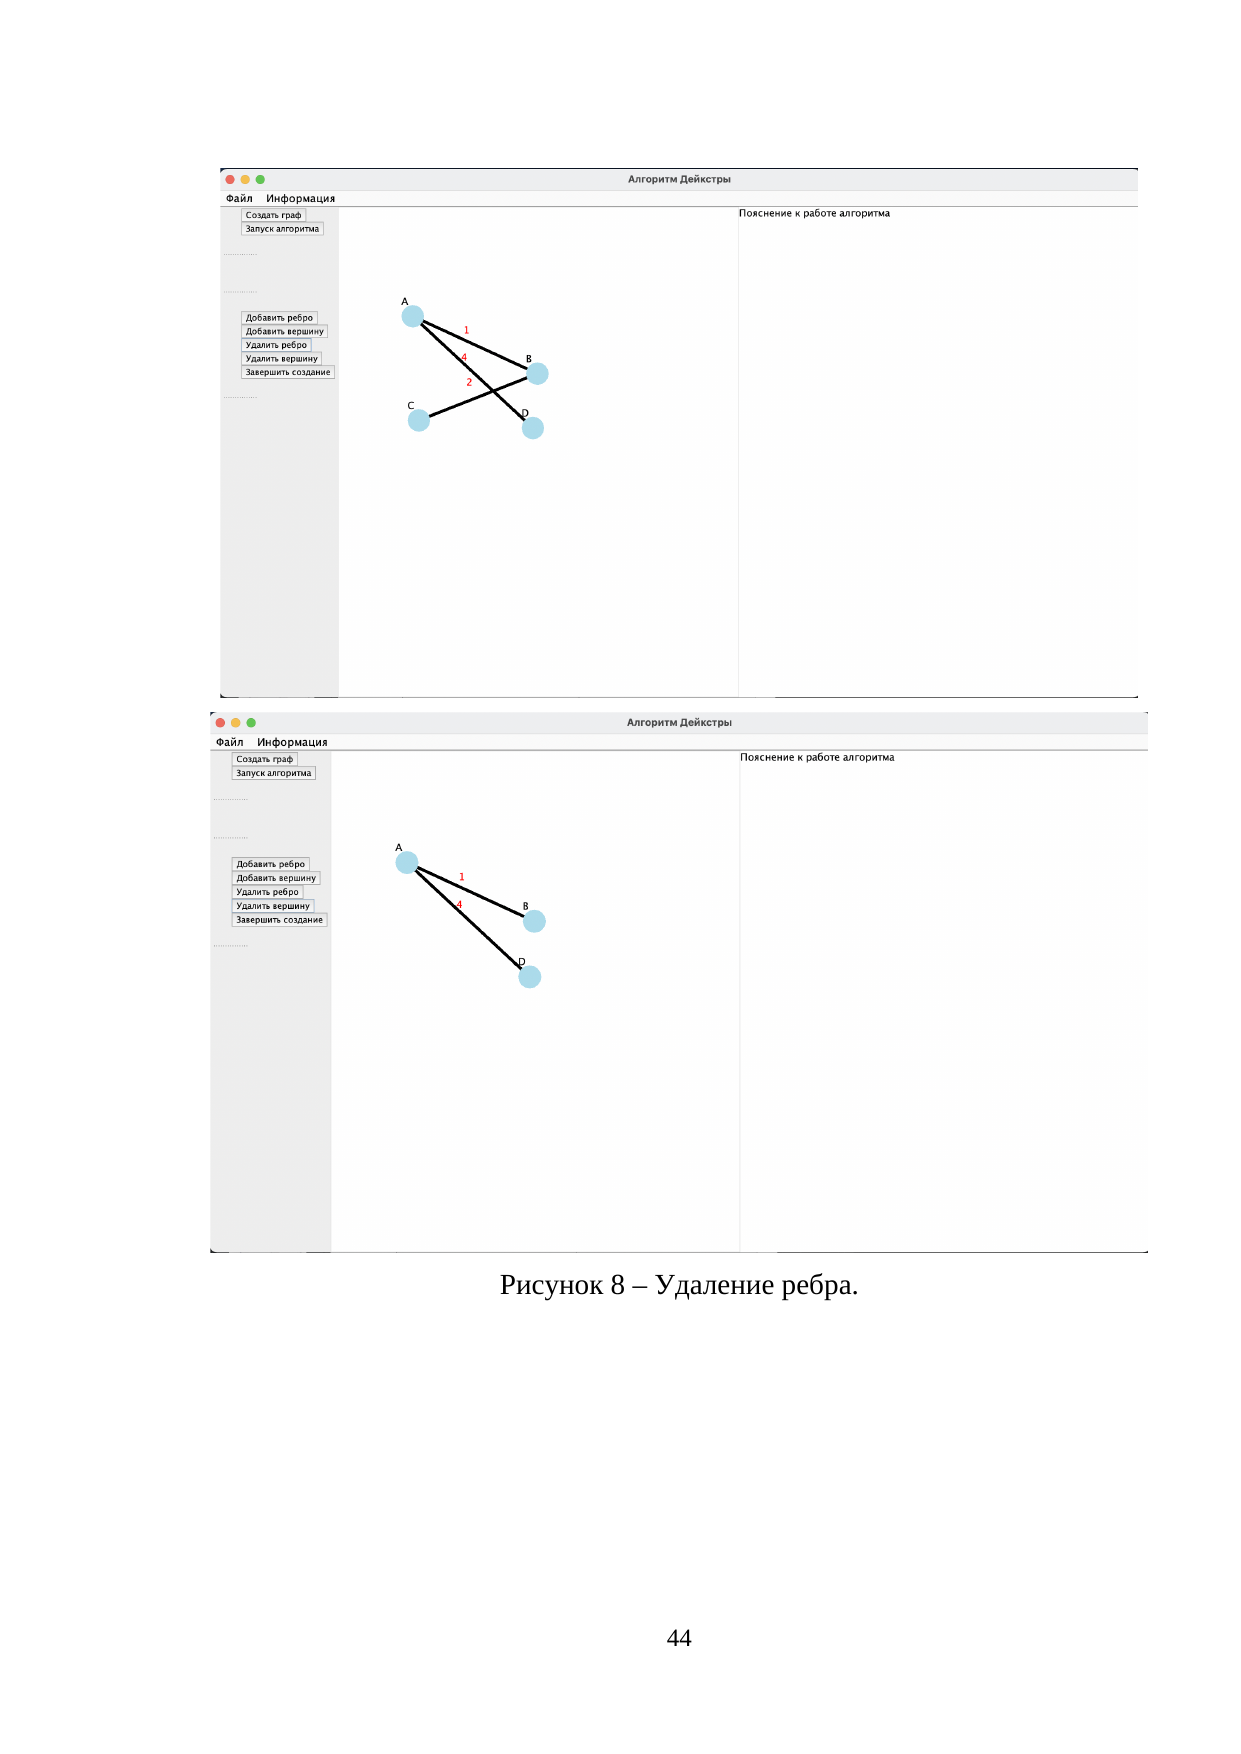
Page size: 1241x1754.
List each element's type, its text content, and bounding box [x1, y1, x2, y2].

picture [210, 712, 1148, 1253]
picture [220, 168, 1138, 698]
text Рисунок 8 – Удаление ребра. [177, 1267, 1181, 1301]
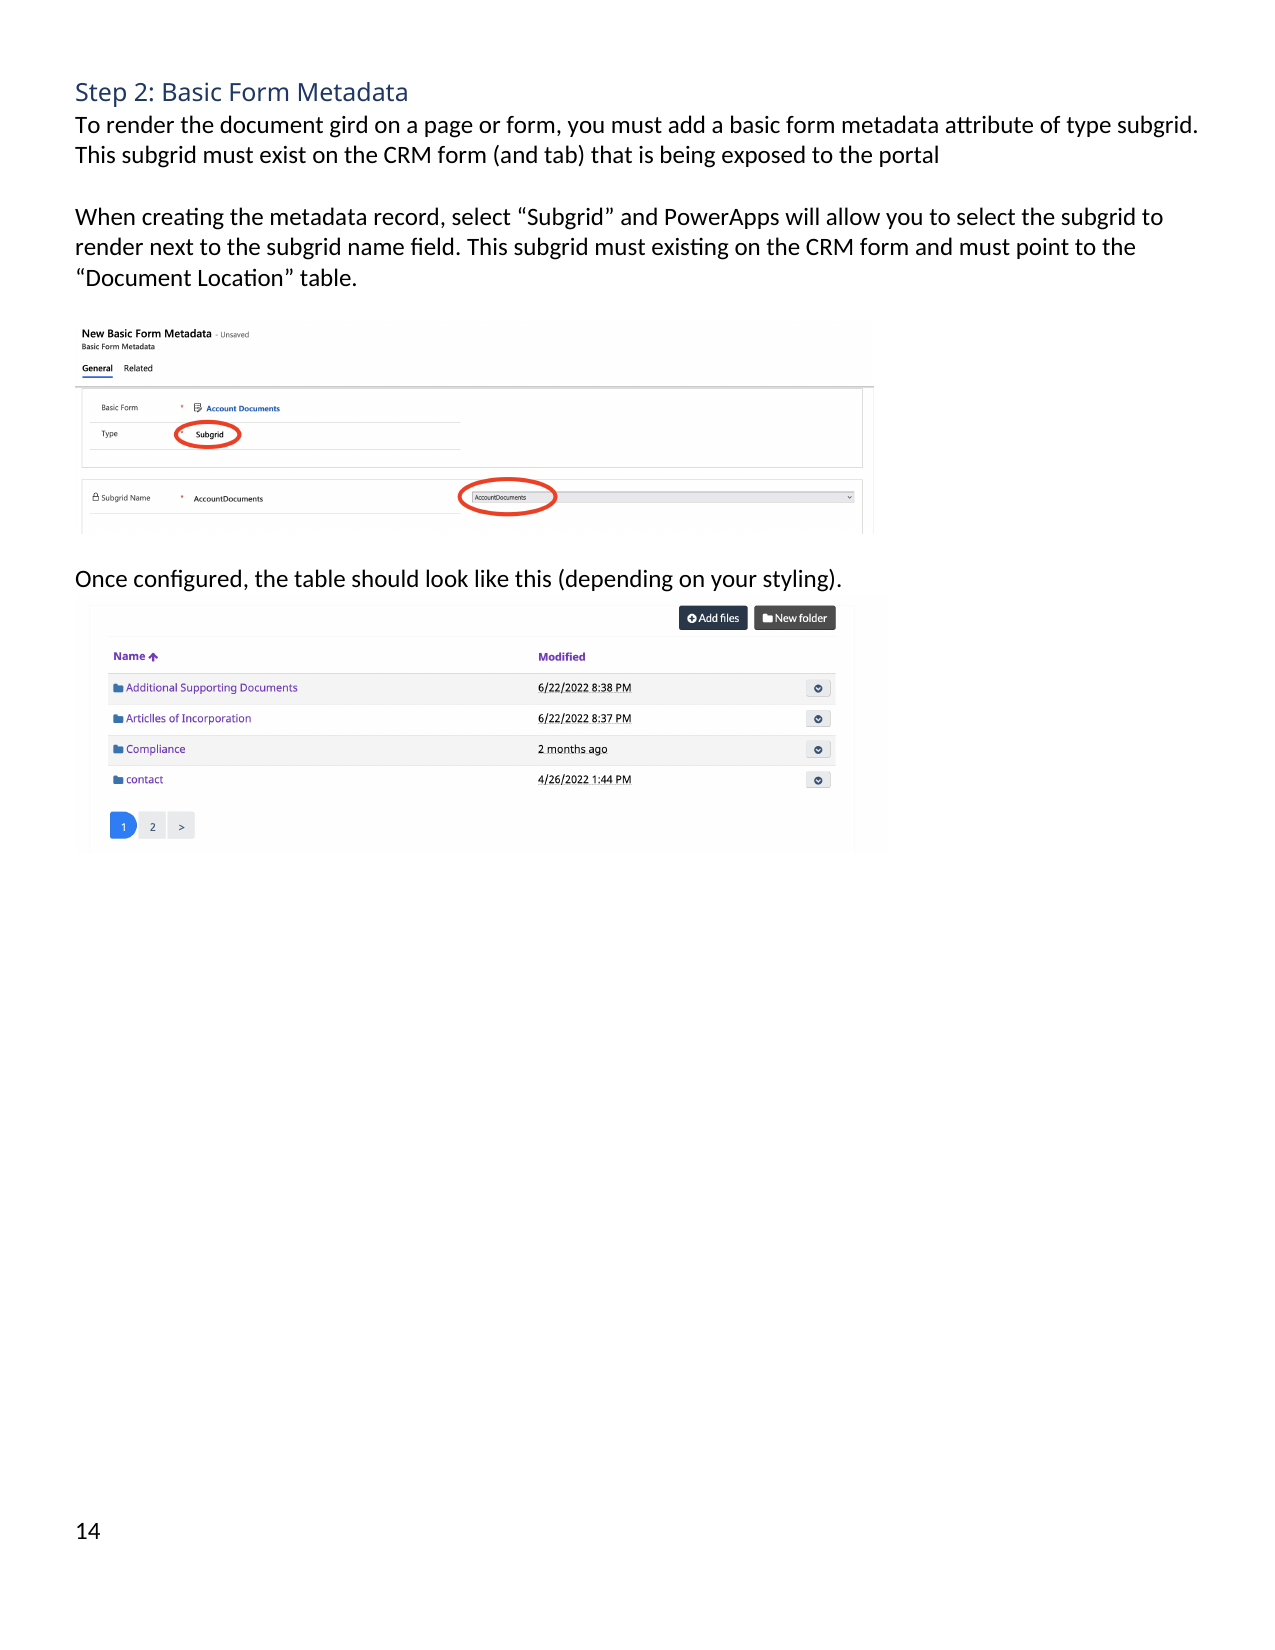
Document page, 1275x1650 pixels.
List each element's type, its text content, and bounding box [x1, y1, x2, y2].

picture [75, 322, 874, 534]
text Once configured, the table should look like this (depending on your styling). [75, 564, 1200, 594]
picture [75, 594, 889, 853]
text When creating the metadata record, select “Subgrid” and PowerApps will allow you to select the subgrid to render next to the subgrid name field. This subgrid must existing on the CRM form and must point to the “Document Location” table. [75, 201, 1200, 292]
subtitle Step 2: Basic Form Metadata [75, 75, 1200, 109]
text To render the document gird on a page or form, you must add a basic form metadata attribute of type subgrid. This subgrid must exist on the CRM form (and tab) that is being exposed to the portal [75, 109, 1200, 170]
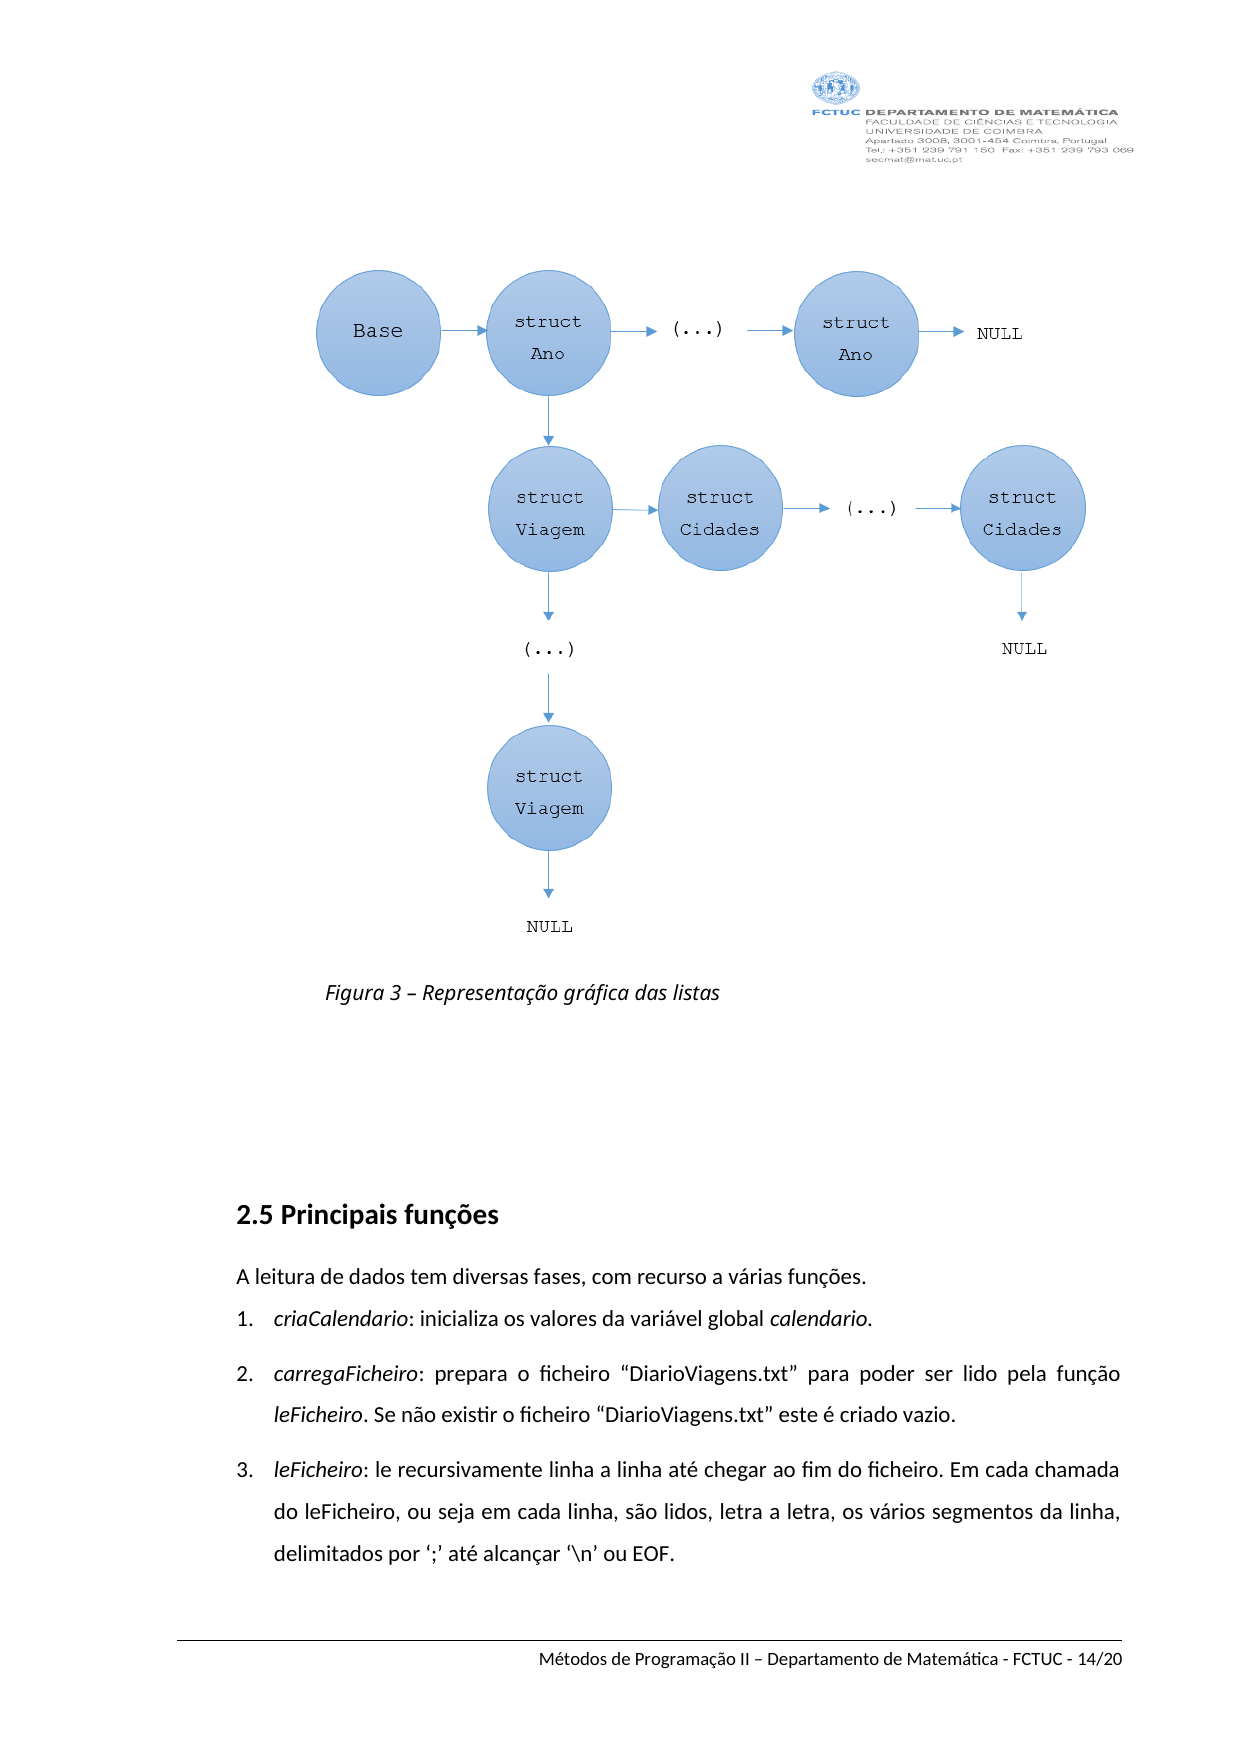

### What you have to do
Hand over the entries again, exactly as written and without the pictures.

### Result for this exercise
Page size: 1241x1754.
List each element's type, its text content, and bounding box [x1, y1, x2, y2].

picture [210, 712, 1148, 1253]
picture [220, 168, 1138, 698]
text Рисунок 8 – Удаление ребра. [177, 1267, 1181, 1301]
Document page, 1275x1650 pixels.
List each element's type, its text content, and bounding box [x1, y1, x2, y2].

picture [75, 322, 874, 534]
text Once configured, the table should look like this (depending on your styling). [75, 564, 1200, 594]
picture [75, 594, 889, 853]
text When creating the metadata record, select “Subgrid” and PowerApps will allow you to select the subgrid to render next to the subgrid name field. This subgrid must existing on the CRM form and must point to the “Document Location” table. [75, 201, 1200, 292]
subtitle Step 2: Basic Form Metadata [75, 75, 1200, 109]
text To render the document gird on a page or form, you must add a basic form metadata attribute of type subgrid. This subgrid must exist on the CRM form (and tab) that is being exposed to the portal [75, 109, 1200, 170]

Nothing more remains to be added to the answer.